Nella tranquilla cittadina di Maybrook, in piena notte, tutti gli alunni di una classe elementare, ad eccezione di uno, si allontanano nello stesso momento da casa correndo verso una destinazione sconosciuta. Quando la mattina l’insegnante Justine entra in aula, solo Alex sarà presente. Interrogato più volte dai detective che hanno avviato le indagini, il bambino non fornisce alcun indizio del perché i suoi compagni siano spariti così misteriosamente nel nulla. Intanto sono in molti ad accusare di stregoneria la maestra…
Dopo l’imprevedibile successo al botteghino di Barbarian, che ha segnato il debutto alla regia di Zach Cregger, il regista statunitense si ripropone con Weapons ricalcando così il genere horror che gli aveva portato così grande fortuna. Lui stesso, in un’intervista, ha dichiarato che nello scrivere la sceneggiatura si era impegnato al massimo in uno script di cui non immaginava neanche da dove partire e soprattutto dove sarebbe arrivato. Senza entrare troppo nella trama, dove intervengono momenti di assoluto mistero e qualche traccia di splatter, si può ben dire che lo spettatore si troverà ben presto coinvolto emotivamente e trattenuto con una buona dose di suspense. Ottime le riprese e ottimo il montaggio che segue un ritmo incalzante. Il film è diviso in capitoli che seguono i diversi punti di vista dei protagonisti. Molto suggestiva la scena in cui i bambini escono di notte dalle proprie case e corrono verso qualcosa, come telecomandati da una forza soprannaturale.
Non è il caso di dire altro sulla trama per non svelare troppo e quindi far evaporare le legittime aspettative da parte del pubblico. Il film inizia con la voce narrante di una bambina che cerca di introdurre i fatti, si ritiene realmente accaduti, e come l’intera storia poi prenda il via nelle immagini vere e proprie.

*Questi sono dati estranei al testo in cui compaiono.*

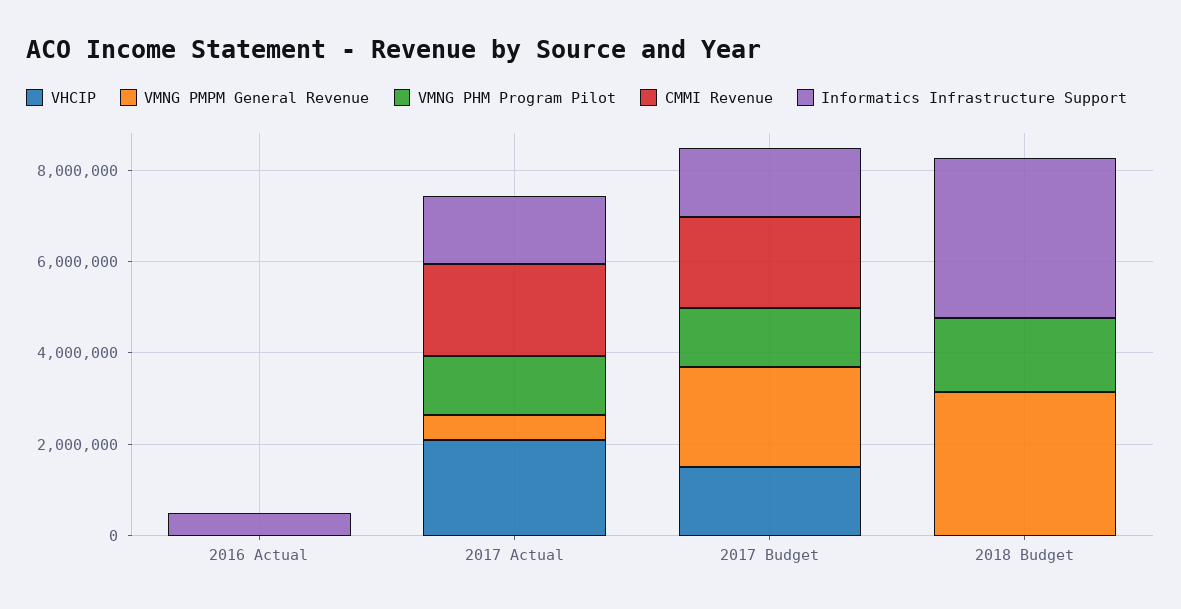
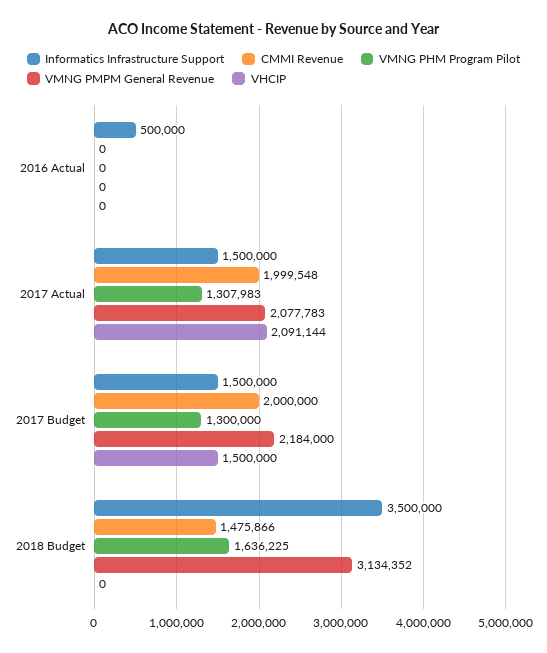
  {
    "VHCIP": {
      "2016 Actual": 0,
      "2017 Actual": 2091144,
      "2017 Budget": 1500000,
      "2018 Budget": 0
    },
    "VMNG PMPM General Revenue": {
      "2016 Actual": 0,
-     "2017 Actual": 500000,
+     "2017 Actual": 2077783,
      "2017 Budget": 2184000,
      "2018 Budget": 3134352
    },
    "VMNG PHM Program Pilot": {
      "2016 Actual": 0,
      "2017 Actual": 1307983,
      "2017 Budget": 1300000,
      "2018 Budget": 1636225
    },
    "CMMI Revenue": {
      "2016 Actual": 0,
      "2017 Actual": 1999548,
      "2017 Budget": 2000000,
-     "2018 Budget": 0
+     "2018 Budget": 1475866
    },
    "Informatics Infrastructure Support": {
      "2016 Actual": 500000,
      "2017 Actual": 1500000,
      "2017 Budget": 1500000,
      "2018 Budget": 3500000
    }
  }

La piccola città di provincia è letteralmente sotto shock per la scomparsa dei bambini e subito viene sospettata la giovane insegnante Justine (Julia Garner). Probabilmente per il suo passato da alcolista e per la sua relazione poco chiara con un poliziotto della locale stazione di polizia che sta seguendo le indagini. Tra coloro che sono più convinti della sua colpevolezza si trova Archer Graff (Josh Brolin), padre di uno dei bambini scomparsi, che cercherà in tutti i modi di indagare per proprio conto.
Weapons vanta sicuramente un’ottima regia e, per le varie testimonianze ricavate nei singoli capitoli in cui è diviso, lascia il pubblico decisamente impreparato al finale. Questo rientra sicuramente nei canoni del genere di cui si tratta, ma proprio nell’epilogo sembra che il meccanismo debba proprio incepparsi. La conclusione risulta un poco confusa e spiazzante suscitando addirittura ilarità in alcuni momenti. Tutto ciò può essere considerato un po’ fuori luogo e rovinare l’atmosfera horror che il regista aveva cercato di creare fino a quel momento.